Let $A$ and $B$ be two commutative rings with identity and let $f: A → B$ be a homomorphism of rings. If $q$ is a prime ideal of $B$, $f^{-1}(q)$ is a prime ideal of $A$. Therefore we obtain a map $f' : Spec(B) → Spec(A)$, where $f'(q) =f^{-1}(q)$.
Now is there any condition on $A$ or $B$ or $f$ such that $f'(Max(B))\subseteq Max(A)$, $f'$ is injective and $f'$ is open mapping? (Spec(R) is the set of all prime ideals of $R$ and Max(R) is the set of all maximal ideals of $R$)
Let $k$ be an algebraically closed field and let $A$ and $B$ be finitely generated $k$-algebras. Let $f: A \to B$ be a homomorphism. I claim that if $\mathfrak{m} \subseteq B$ is a maximal ideal, then the pre image $\mathfrak{n}=f^{-1}(\mathfrak{m}) \subseteq A$ is a maximal ideal.
To see this, consider the induced map $g: A/\mathfrak{n} \to B/\mathfrak{m}$. Since $\mathfrak{m}$ is a maximal ideal, $B/\mathfrak{m}$ is a finite extension of $k$. But $k$ is algebraically closed so $B/\mathfrak{m}=k$. Hence we have a sequence $k \to A \overset{g}\to k$. But $g$ is injective, so $A \cong k$, from which it follows that $\mathfrak{n}$ is maximal.
In other words, $maxSpec$ constitutes a functor from the category of finitely generated $k$-algebras to the category of locally ringed spaces, provided $k$ is algebraically closed.
If you want the map $f'$ to be injective, one sufficient condition is that $f:A \to B$ should be surjective. In this case, however, the map $f': maxSpec(B) \to maxSpec(A)$ is a closed embedding, so not open in general.

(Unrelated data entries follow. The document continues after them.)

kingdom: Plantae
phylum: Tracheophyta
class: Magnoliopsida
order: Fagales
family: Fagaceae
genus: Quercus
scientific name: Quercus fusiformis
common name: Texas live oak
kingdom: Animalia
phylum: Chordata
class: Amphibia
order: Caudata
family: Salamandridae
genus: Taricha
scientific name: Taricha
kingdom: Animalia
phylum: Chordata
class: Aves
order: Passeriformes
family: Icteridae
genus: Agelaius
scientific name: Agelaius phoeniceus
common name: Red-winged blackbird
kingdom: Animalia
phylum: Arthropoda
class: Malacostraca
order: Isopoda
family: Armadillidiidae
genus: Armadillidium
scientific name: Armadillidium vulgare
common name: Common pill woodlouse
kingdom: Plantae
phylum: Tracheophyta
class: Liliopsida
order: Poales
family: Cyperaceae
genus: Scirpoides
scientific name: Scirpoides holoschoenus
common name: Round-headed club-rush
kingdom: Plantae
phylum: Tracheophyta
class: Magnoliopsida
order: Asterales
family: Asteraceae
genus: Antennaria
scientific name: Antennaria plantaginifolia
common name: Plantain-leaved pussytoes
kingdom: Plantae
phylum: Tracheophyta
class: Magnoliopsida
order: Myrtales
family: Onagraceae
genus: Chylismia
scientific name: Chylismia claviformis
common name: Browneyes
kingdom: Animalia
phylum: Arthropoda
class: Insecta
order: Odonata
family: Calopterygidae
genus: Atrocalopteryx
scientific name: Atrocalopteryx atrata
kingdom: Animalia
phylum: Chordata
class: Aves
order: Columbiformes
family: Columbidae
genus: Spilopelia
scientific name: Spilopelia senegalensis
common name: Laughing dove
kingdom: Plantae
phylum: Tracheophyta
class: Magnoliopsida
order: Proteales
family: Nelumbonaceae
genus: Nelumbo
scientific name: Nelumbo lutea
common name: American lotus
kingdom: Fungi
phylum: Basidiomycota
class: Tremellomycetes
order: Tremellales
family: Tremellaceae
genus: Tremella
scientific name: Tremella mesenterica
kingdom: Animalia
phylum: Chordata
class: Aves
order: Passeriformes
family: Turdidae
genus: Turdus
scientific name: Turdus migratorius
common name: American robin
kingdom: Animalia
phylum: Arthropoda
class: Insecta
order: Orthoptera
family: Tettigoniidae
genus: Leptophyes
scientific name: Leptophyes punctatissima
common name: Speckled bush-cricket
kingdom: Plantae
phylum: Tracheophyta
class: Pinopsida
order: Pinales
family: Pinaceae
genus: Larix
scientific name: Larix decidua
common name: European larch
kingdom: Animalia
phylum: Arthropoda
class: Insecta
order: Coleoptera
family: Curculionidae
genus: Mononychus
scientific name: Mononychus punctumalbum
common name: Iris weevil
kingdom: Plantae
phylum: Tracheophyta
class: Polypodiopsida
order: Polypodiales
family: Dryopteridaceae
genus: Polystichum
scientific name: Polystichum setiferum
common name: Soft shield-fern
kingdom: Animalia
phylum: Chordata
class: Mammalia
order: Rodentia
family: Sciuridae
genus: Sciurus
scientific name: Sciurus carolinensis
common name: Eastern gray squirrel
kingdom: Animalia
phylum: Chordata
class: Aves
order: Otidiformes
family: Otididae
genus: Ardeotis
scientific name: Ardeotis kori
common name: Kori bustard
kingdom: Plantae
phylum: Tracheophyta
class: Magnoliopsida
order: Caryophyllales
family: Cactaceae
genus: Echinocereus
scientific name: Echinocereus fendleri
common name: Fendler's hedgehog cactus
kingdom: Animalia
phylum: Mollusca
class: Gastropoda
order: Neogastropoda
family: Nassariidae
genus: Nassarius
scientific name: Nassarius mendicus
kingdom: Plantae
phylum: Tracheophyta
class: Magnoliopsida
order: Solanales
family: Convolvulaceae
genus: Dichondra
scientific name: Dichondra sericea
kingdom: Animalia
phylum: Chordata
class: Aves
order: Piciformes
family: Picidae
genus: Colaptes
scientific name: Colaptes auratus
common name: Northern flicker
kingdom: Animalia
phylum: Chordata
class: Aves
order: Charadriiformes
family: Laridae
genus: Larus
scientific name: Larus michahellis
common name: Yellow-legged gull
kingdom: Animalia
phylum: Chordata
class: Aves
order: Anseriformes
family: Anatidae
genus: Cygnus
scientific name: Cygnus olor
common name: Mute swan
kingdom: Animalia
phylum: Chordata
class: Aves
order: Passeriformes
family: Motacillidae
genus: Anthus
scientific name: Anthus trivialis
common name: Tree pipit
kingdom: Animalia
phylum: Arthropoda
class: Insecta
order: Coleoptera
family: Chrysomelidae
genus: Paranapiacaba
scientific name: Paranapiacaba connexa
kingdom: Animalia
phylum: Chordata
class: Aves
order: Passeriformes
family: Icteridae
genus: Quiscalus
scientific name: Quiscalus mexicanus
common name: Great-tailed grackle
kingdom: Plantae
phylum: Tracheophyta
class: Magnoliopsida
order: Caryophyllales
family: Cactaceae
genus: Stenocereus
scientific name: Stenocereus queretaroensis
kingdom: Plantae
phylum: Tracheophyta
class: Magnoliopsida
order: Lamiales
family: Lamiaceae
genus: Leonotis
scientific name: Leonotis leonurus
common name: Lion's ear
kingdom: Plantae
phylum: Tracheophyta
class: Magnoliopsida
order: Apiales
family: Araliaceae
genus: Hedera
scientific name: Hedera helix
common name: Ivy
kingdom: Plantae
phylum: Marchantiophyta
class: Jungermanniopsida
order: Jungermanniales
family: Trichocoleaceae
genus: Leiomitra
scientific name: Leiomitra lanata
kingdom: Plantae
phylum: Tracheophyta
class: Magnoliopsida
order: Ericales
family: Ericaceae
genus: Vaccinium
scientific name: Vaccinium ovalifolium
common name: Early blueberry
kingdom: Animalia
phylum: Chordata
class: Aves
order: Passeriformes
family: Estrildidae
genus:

An example of an open embedding is the map induced by a localization map $p: A \to A_f$. This gives a homeomorphism $p': maxSpec(A_f) \to maxSpec(A)$ onto the distinguished open $D(f)$. However, not all open sets in $maxSpec(A)$ are affine (though they locally are). As an example of when an open set fails to be affine consider the punctured plane $\mathbb{A}^2-\{0\}$.
It is actually quite difficult to find morphisms of (affine) schemes that are topologically open, in general. Usually, the best we can say is that the image of $f'$ is locally closed, i.e. a finite union of intersections of an open set with a closed set (see Chevalley's theorem).